- _Data records_
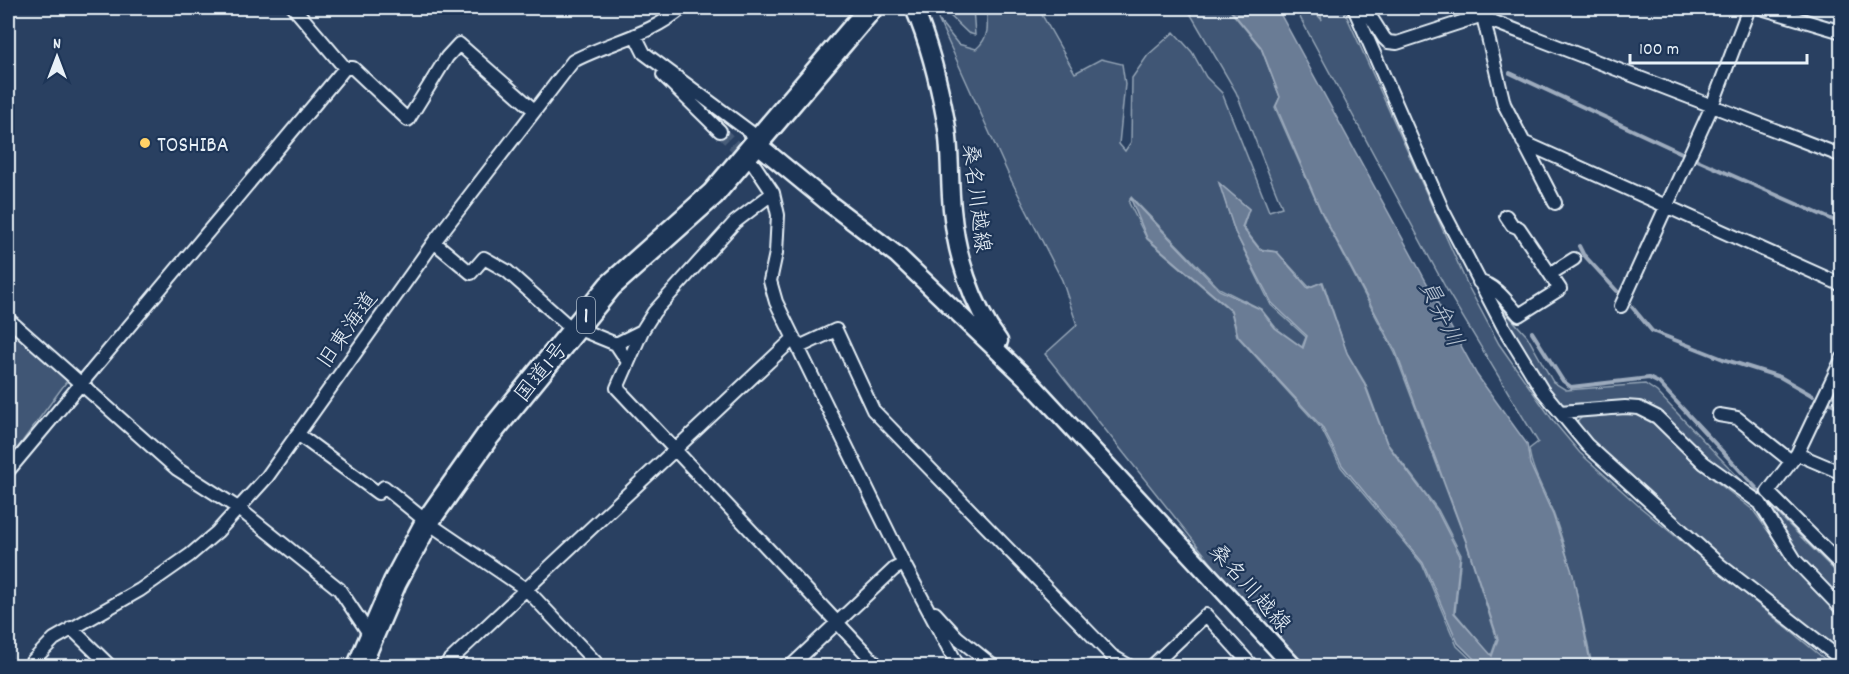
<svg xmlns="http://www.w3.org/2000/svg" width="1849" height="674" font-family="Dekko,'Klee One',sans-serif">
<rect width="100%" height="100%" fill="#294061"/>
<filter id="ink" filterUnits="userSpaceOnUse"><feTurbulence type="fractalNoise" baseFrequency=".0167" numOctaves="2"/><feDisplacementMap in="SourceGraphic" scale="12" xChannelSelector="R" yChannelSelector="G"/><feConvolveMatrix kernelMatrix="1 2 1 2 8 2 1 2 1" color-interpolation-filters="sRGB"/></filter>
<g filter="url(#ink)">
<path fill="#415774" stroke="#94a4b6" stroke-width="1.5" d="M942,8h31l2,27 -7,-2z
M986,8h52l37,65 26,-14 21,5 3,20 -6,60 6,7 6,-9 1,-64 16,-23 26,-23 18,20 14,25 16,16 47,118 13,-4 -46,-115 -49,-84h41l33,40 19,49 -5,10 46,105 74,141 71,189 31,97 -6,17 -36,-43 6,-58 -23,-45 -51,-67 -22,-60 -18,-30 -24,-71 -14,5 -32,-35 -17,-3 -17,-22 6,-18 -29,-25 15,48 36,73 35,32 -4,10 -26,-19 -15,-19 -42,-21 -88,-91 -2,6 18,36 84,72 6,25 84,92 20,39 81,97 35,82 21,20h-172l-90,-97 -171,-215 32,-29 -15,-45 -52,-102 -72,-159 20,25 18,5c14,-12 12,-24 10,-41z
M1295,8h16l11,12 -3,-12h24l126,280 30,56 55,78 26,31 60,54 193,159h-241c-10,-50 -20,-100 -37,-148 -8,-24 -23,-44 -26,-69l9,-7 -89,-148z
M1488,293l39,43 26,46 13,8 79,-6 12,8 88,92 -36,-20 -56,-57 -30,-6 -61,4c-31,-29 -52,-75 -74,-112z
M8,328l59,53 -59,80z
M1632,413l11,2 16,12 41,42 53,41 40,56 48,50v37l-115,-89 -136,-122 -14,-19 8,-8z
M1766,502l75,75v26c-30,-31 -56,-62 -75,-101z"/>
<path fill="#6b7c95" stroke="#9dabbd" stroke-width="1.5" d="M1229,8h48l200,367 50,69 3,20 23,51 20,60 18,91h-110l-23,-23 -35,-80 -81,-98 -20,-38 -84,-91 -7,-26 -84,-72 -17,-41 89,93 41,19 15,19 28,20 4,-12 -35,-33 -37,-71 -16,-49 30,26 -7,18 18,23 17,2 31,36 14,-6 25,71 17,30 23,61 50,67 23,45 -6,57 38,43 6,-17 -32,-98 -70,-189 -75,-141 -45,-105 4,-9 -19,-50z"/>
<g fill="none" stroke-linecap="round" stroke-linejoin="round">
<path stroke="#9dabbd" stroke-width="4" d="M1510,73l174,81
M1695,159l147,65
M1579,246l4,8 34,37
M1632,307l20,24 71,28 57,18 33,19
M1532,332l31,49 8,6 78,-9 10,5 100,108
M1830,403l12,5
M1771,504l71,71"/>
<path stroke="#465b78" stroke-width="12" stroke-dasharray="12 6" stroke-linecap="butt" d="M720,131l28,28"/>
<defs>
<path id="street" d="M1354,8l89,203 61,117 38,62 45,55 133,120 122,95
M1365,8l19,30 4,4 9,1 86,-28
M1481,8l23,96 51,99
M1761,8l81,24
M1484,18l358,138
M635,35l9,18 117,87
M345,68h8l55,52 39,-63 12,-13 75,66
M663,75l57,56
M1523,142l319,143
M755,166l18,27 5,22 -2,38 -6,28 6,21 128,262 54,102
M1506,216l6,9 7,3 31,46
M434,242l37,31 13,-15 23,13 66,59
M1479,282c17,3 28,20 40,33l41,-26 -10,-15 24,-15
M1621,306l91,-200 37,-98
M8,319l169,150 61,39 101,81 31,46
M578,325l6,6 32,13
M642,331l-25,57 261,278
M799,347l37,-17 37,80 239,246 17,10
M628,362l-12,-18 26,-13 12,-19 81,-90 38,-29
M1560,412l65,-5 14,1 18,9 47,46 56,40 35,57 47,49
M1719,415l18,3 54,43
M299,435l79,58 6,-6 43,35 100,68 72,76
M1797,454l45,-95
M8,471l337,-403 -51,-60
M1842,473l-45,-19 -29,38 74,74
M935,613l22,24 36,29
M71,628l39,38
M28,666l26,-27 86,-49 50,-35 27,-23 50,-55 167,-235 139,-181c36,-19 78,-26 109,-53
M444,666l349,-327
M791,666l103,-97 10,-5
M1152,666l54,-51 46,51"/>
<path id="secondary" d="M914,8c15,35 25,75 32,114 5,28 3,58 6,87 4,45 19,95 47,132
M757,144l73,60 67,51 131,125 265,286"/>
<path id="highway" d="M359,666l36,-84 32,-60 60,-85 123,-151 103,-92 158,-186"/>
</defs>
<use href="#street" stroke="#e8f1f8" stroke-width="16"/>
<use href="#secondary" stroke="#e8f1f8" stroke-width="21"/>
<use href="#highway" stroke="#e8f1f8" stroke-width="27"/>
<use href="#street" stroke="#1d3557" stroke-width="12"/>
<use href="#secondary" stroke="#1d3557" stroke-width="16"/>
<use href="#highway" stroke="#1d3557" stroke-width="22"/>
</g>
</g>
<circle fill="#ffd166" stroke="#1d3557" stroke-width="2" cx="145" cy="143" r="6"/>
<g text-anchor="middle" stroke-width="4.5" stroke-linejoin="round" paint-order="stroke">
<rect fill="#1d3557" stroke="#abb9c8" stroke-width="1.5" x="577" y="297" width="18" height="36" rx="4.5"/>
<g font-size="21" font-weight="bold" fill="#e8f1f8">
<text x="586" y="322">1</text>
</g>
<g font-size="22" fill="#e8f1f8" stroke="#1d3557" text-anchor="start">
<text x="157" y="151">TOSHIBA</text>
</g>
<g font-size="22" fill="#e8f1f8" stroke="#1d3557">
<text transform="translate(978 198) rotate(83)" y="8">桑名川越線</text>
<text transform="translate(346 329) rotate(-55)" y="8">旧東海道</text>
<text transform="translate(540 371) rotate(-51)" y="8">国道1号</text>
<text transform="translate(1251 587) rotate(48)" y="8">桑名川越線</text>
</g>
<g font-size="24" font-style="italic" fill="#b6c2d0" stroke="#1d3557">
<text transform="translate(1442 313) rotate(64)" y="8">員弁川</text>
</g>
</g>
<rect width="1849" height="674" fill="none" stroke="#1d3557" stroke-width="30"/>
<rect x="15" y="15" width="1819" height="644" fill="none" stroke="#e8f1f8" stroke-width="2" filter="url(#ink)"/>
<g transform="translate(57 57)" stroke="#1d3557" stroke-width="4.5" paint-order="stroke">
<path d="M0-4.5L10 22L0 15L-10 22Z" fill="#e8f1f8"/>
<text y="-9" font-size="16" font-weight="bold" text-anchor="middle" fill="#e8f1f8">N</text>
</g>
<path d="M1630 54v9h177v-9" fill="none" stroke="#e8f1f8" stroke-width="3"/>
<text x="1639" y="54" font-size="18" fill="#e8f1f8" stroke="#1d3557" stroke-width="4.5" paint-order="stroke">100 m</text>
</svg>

...

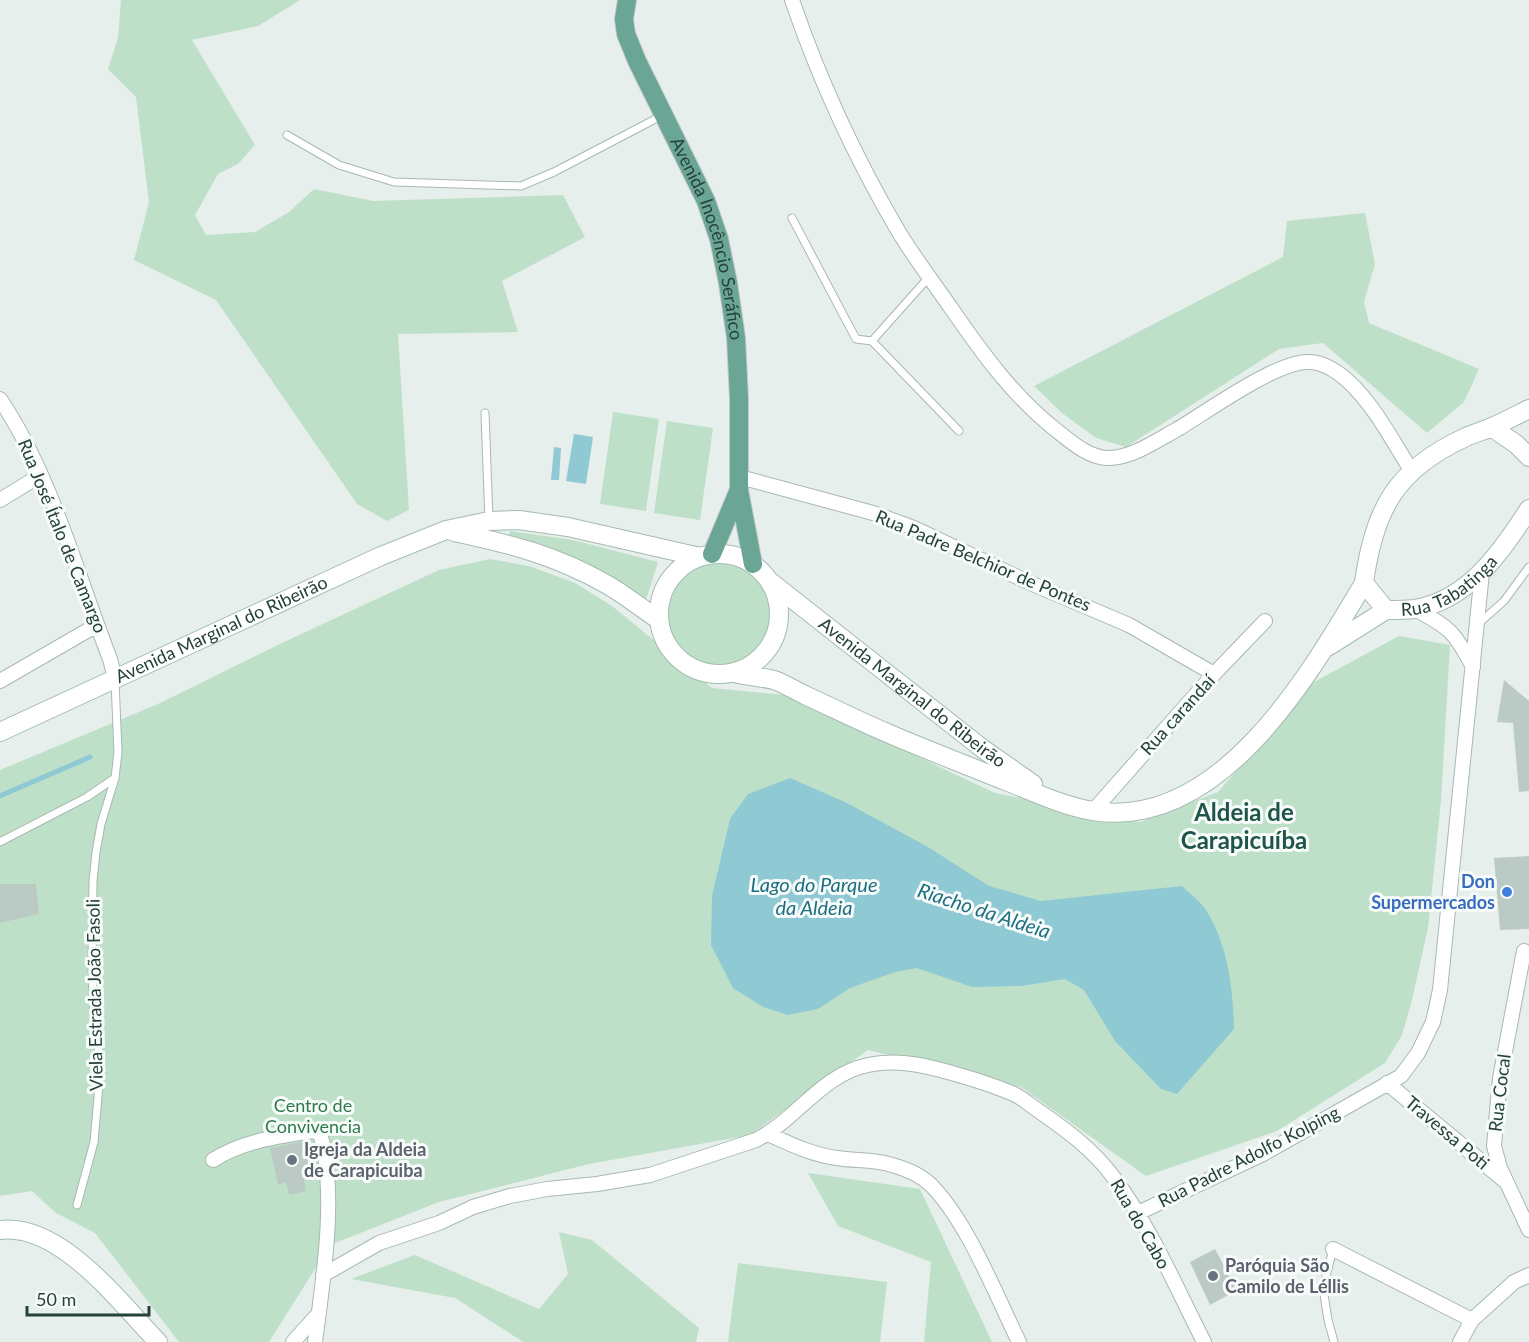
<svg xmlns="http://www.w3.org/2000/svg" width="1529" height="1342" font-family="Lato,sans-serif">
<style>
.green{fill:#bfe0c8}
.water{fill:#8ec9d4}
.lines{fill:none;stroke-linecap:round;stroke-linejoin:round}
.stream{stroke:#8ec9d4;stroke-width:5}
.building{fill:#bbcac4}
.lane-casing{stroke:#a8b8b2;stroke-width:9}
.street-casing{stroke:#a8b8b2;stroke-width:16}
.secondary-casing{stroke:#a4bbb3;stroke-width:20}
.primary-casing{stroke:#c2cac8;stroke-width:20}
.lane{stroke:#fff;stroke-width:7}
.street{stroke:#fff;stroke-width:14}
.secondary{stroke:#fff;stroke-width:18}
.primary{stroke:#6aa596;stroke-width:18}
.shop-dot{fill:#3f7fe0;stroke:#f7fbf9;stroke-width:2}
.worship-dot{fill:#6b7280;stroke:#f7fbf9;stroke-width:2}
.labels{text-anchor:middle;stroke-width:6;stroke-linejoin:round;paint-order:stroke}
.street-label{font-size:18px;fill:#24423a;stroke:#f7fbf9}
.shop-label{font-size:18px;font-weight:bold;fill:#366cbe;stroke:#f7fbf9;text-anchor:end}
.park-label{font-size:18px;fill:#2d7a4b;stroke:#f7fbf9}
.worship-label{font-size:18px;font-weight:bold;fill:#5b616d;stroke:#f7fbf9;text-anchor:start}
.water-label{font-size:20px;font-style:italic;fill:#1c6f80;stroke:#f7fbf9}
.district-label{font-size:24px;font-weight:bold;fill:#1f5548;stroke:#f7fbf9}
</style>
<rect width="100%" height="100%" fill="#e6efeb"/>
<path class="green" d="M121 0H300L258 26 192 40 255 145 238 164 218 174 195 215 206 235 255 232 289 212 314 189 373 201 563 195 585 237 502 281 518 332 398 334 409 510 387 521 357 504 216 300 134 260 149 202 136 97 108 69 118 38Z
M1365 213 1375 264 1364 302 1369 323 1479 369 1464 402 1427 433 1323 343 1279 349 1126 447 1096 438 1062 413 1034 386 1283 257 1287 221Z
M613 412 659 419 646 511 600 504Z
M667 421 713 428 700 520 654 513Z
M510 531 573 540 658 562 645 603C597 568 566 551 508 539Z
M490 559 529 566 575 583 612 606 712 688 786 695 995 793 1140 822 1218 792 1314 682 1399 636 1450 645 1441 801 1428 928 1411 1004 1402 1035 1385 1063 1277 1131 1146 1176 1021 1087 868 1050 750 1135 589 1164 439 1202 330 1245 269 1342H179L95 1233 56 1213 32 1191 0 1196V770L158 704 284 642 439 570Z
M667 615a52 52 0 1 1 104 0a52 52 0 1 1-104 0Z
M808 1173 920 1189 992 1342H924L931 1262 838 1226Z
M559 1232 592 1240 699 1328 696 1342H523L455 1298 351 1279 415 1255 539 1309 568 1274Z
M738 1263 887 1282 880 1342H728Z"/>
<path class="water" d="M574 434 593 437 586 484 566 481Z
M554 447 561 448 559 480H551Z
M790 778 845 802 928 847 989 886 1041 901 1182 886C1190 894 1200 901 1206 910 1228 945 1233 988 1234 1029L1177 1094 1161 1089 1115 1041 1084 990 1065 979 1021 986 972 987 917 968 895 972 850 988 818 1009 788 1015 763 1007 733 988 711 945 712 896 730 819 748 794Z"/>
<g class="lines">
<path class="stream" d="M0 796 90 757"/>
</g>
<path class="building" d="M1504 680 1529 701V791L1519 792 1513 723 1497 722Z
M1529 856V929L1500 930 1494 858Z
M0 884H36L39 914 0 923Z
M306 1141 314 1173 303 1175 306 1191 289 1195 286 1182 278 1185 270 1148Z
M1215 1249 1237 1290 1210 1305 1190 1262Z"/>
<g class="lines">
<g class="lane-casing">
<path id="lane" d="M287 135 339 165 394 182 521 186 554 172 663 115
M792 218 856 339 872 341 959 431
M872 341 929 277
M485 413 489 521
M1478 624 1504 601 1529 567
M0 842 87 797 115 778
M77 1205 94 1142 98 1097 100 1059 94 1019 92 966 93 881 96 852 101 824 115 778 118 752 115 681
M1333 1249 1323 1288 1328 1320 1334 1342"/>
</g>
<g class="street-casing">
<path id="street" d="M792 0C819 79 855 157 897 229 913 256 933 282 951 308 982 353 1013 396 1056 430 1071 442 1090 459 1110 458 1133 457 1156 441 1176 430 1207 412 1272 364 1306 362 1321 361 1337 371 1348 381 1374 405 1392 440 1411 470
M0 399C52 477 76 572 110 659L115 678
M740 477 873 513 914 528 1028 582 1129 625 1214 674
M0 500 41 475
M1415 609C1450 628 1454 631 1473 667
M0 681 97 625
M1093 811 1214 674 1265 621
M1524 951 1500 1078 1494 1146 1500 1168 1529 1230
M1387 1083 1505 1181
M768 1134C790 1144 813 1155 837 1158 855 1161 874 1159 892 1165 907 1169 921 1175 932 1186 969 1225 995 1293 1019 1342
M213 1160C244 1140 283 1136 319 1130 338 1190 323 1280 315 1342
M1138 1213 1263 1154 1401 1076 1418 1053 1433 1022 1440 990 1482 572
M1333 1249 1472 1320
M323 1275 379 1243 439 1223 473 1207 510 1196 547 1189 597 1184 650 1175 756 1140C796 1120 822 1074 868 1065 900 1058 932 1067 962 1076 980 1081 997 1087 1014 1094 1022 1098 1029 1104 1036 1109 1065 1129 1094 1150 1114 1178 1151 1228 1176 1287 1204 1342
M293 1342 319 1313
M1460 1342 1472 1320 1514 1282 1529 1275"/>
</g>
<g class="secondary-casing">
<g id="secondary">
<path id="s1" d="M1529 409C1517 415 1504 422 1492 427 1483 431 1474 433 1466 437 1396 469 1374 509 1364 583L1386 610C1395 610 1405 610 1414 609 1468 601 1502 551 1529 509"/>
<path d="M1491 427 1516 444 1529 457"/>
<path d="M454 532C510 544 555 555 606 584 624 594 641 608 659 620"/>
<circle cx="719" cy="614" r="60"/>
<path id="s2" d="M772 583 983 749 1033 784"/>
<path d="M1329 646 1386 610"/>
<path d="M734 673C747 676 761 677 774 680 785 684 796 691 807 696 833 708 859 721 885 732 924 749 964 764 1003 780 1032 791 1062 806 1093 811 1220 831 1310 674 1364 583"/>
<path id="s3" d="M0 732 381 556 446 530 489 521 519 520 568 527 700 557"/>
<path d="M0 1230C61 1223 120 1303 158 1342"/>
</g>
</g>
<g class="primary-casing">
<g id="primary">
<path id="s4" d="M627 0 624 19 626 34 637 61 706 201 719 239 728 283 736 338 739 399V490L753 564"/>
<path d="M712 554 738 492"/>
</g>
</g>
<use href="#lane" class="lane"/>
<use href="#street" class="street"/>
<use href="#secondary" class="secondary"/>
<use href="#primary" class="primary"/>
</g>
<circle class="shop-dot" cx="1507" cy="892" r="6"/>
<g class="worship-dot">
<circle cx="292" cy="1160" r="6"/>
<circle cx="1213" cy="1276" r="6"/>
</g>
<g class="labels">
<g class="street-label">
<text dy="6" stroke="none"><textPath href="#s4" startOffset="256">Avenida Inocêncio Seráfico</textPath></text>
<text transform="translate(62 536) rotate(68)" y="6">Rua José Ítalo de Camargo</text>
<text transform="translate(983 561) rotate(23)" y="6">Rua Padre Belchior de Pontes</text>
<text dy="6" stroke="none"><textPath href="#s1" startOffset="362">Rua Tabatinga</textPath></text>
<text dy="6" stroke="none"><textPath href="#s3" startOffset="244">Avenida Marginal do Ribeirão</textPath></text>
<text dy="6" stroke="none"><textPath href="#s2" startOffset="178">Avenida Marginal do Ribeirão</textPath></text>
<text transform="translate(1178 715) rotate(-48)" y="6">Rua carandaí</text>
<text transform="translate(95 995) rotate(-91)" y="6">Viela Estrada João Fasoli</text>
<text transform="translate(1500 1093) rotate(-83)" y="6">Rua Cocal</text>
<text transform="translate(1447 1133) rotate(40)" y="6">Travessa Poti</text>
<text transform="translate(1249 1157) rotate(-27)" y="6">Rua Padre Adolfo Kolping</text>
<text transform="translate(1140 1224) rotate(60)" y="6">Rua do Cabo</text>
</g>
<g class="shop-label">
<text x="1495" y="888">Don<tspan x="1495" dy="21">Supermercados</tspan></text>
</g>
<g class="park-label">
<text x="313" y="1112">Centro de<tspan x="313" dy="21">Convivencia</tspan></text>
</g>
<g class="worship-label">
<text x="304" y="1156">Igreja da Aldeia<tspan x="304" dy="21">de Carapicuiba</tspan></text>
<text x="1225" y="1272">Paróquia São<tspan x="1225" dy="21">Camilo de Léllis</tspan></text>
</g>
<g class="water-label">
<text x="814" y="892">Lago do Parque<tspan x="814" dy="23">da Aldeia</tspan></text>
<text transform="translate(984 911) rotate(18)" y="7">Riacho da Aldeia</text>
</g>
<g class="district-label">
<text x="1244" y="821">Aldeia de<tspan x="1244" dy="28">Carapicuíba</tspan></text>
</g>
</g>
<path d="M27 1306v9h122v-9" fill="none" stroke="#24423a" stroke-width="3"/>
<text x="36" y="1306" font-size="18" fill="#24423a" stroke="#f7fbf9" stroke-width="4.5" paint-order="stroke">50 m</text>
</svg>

- _Exercise requirements_
The reply should hold only the lines of the listing above starting at the line containing "M1632,307l20,24 71,28 57,18 33,19" and ending at the line containing "M1560,412l65,-5 14,1 18,9", exactly as written.

- _Exercise output_
M1632,307l20,24 71,28 57,18 33,19
M1532,332l31,49 8,6 78,-9 10,5 100,108
M1830,403l12,5
M1771,504l71,71"/>
<path stroke="#465b78" stroke-width="12" stroke-dasharray="12 6" stroke-linecap="butt" d="M720,131l28,28"/>
<defs>
<path id="street" d="M1354,8l89,203 61,117 38,62 45,55 133,120 122,95
M1365,8l19,30 4,4 9,1 86,-28
M1481,8l23,96 51,99
M1761,8l81,24
M1484,18l358,138
M635,35l9,18 117,87
M345,68h8l55,52 39,-63 12,-13 75,66
M663,75l57,56
M1523,142l319,143
M755,166l18,27 5,22 -2,38 -6,28 6,21 128,262 54,102
M1506,216l6,9 7,3 31,46
M434,242l37,31 13,-15 23,13 66,59
M1479,282c17,3 28,20 40,33l41,-26 -10,-15 24,-15
M1621,306l91,-200 37,-98
M8,319l169,150 61,39 101,81 31,46
M578,325l6,6 32,13
M642,331l-25,57 261,278
M799,347l37,-17 37,80 239,246 17,10
M628,362l-12,-18 26,-13 12,-19 81,-90 38,-29
M1560,412l65,-5 14,1 18,9 47,46 56,40 35,57 47,49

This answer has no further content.